Dans une histoire émaillée de coups d’État depuis l’indépendance, pour la première fois depuis trente ans, un président nigérien passera sans heurts le témoin à son successeur. Il faut dire que Mahamadou Issoufou a choisi comme dauphin un fidèle parmi les fidèles : mardi soir, la Commission électorale nationale indépendante a donné Mohamed Bazoum vainqueur du second tour de l’élection présidentielle, avec 55,75 % des voix, selon des résultats provisoires qui doivent encore être confirmés par la Cour constitutionnelle. Avant même cette annonce, l’opposition avait déjà dénoncé un « hold-up électoral », exigeant que soit suspendue la publication des résultats. Mercredi 24 février, depuis son fief de Zinder, dans le sud-est, son candidat, Mahamane Ousmane, a revendiqué la victoire, assurant que la compilation des procès-verbaux en sa possession lui donnait « 50,3 % des voix ». L’opposition, qui dénonce des fraudes et des menaces sur ses délégués, assure avoir constaté, dans certaines circonscriptions, des taux de participation dépassant les 100 %, « avec un score de 99 % en faveur du candidat du pouvoir ».
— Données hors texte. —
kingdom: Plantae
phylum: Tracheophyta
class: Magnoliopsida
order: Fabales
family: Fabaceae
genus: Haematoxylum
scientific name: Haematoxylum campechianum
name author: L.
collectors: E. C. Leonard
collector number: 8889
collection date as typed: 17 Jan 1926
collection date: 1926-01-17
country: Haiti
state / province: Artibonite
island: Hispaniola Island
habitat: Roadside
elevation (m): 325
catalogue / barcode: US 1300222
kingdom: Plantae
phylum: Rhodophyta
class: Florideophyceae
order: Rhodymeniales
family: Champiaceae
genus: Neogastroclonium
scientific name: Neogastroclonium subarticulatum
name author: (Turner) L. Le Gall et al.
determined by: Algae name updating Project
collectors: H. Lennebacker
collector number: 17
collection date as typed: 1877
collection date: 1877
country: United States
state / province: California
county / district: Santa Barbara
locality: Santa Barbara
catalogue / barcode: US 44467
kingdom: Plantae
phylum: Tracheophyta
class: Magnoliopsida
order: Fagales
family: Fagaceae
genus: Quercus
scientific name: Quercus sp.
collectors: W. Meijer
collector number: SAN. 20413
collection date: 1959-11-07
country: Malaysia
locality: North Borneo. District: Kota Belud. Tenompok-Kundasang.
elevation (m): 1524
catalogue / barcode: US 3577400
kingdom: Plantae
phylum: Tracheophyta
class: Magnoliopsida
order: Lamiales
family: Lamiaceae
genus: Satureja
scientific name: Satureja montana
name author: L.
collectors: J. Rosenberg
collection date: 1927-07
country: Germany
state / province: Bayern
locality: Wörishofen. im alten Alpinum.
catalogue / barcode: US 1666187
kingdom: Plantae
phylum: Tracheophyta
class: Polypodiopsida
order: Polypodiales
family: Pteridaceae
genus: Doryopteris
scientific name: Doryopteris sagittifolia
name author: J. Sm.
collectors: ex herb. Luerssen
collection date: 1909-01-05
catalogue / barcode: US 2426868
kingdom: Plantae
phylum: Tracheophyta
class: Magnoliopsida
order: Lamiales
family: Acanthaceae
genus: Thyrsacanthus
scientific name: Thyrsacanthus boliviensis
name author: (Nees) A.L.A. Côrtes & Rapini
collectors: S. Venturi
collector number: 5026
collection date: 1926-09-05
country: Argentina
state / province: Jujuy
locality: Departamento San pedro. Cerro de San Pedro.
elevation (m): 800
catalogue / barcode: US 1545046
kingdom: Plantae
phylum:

Menace constante des groupes islamistes armés
Bazoum, lui, se réjouit de la victoire de la « continuité », loue la « sagesse » de son adversaire et souhaite que tous deux regardent « dans la même direction ». Pilier de l’appareil du Parti nigérien pour la démocratie et le socialisme (qu’il a fondé avec Issoufou), ce professeur de philosophie, issu de la minorité arabe, ancien marxiste converti à la social-démocratie, a joué en coulisses, ces dix dernières années, un rôle clé au cœur du pouvoir comme dans les relations avec les puissances étrangères. Comme ministre de l’Intérieur, puis comme ministre d’État après la réélection d’Issoufou en 2016, il s’est trouvé en première ligne de l’inextricable défi sécuritaire posé dans ce pays en proie à l’activisme des groupes islamistes armés, depuis les innombrables produits dérivés d’al-Qaida au Maghreb islamique jusqu’à la secte nigériane Boko Haram, qui n’ont cessé d’étendre, ces dernières années, l’aire de leurs attaques. Bazoum prend la tête du Niger au pire moment, alors que l’échec du déploiement militaire français dans le Sahel est manifeste, avec l’enlisement de l’opération « Barkhane » et l’impossible passage de relais aux armées de la région, dépassées par l’insaisissable guérilla djihadiste – des « métastases du cancer terroriste », dit-il.
42 % de la population vit dans l’extrême pauvreté
Dans le onzième pays le plus pauvre du monde, où le géant français Orano (ex-Areva) exploite depuis un demi-siècle des gisements d’uranium en dictant ses conditions, le nouveau président jure de faire des infrastructures, de l’éducation, de l’accès aux soins, de la protection sociale et du contrôle des naissances ses priorités. Il parie, pour financer de telles politiques, sur la rente promise par la montée en puissance de l’exploitation pétrolière, avec le début prévu des exportations d’hydrocarbures en 2022. Une ressource qui pourrait encore aiguiser d’obscurs appétits, dans le sillage des scandales politico-financiers qui ont secoué l’ère Issoufou.
Le nouveau chef d’État, dont le nom n’est pas cité dans les affaires de détournements de fonds publics ayant éclaboussé les mandats de son prédécesseur, promet « des audits » dans les institutions publiques pour mettre un terme aux « pratiques de corruption qui décrédibilisent la démocratie ». Dans une zone instable, avec 24 % des jeunes au chômage et près de 42 % de la population vivant dans l’extrême pauvreté, Bazoum, au pouvoir, devra, très vite, dégager d’autres horizons que celui de la « continuité ».